We shouldn't look at FDLR in piecemeal perspective

The FDLR militia is not kept alive by how strong it may be depicted. It remains alive primarily due to a large network of foreign powers and organizations, including those masquerading as having a human rights vocation, and Catholic Church-affiliated organizations.

Monday, June 29, 2015
Members of the UN Security Council pay respects to the victims of the 1994 Genocide against the Tutsi during a visit to the Kigali Genocide Memorial Centre in October 2013. The UN and western powers have continued to look the other way with regard to the threat posed by the DR Congo-based FDLR militia, 21 years after the Genocide. (File)

Editor,

Refer to the article, "Streamline peace building studies, researchers told” (The New Times, June 27).

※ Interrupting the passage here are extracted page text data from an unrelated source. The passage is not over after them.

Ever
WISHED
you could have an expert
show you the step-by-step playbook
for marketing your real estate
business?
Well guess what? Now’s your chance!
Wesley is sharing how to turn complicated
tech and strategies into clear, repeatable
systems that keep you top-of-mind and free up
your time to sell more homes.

The FDLR militia is not kept alive by how strong it may be depicted. It remains alive primarily due to a large network of foreign powers and organizations, including those masquerading as having a human rights vocation, and Catholic Church-affiliated organizations.

It similarly remains alive because some in the UN, from the unbelievable case of their head of "peacekeeping”, Mr Hervé Ladsous — who was very instrumental in getting the defeated génocidaires implanted in eastern DR Congo — to the entire hierarchy of those whose career prospects are tied up with the need for chaos to persist in the FDLR-infested areas, are doing their utmost to ensure the "good times” (for themselves) never end, and that they also keep alive a hole-card for potential destabilization of neighbouring countries, especially Rwanda, just in case.

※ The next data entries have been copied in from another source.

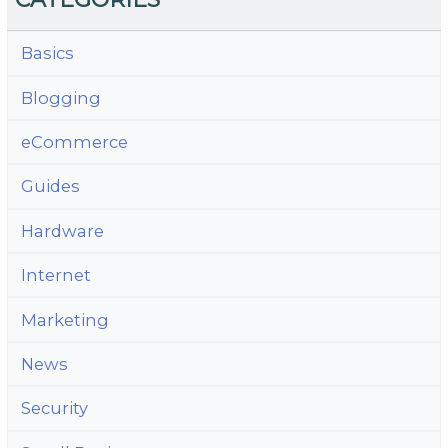
Basics
Blogging
eCommerce
Guides
Hardware
Internet
Marketing
News
Security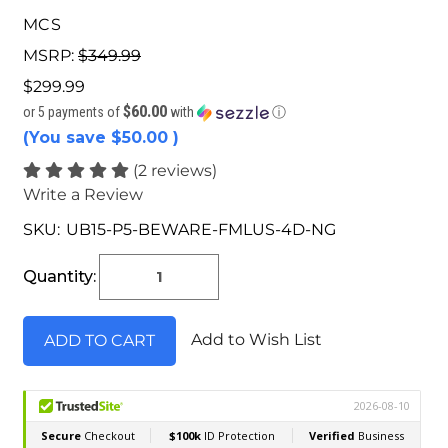
MCS
MSRP:
$349.99
$299.99
$60.00
or 5 payments of
with
ⓘ
(You save
$50.00
)
(2 reviews)
Write a Review
SKU:
UB15-P5-BEWARE-FMLUS-4D-NG
Current
Stock:
Quantity:
Add to Wish List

Lest you think this is a preposterous conspiracy theory, just look at how much resources they deployed and the full fury of their campaign against the DR Congo’s anti-FDLR rebels—the M23—purpotedly as part of a larger campaign to eradicate all illegal armed groups in the DR Congo.

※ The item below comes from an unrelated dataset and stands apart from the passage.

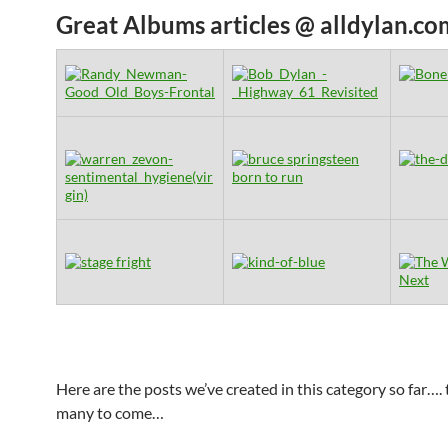
Great Albums articles @ alldylan.co
Here are the posts we’ve created in this category so far…. 
many to come…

Everyone will have noticed how, once the FDLR’s mortal M23 enemy were neutralized, the UN and the big powers decided the rest of the campaign should be shelved; no need, in other words, to inconvenience of their permanent members’ protégés, the FDLR.

We can also see the anti-Rwanda destabilization efforts, including the latest case of the illegal detention of Gen Karake Karenzi in the UK on behalf of the Opus Dei-dominated Spanish establishment, as a part of the same campaign aimed at giving succor to the FDLR and its allies.

One should not forget that this attack originates with FDLR-allied, Catholic Church-affiliated organizations in Spain, with financing from Spanish local governments.

We need to keep the larger picture firmly in view, and avoid looking at the FDLR problem and its challenges from a piece-meal perspective.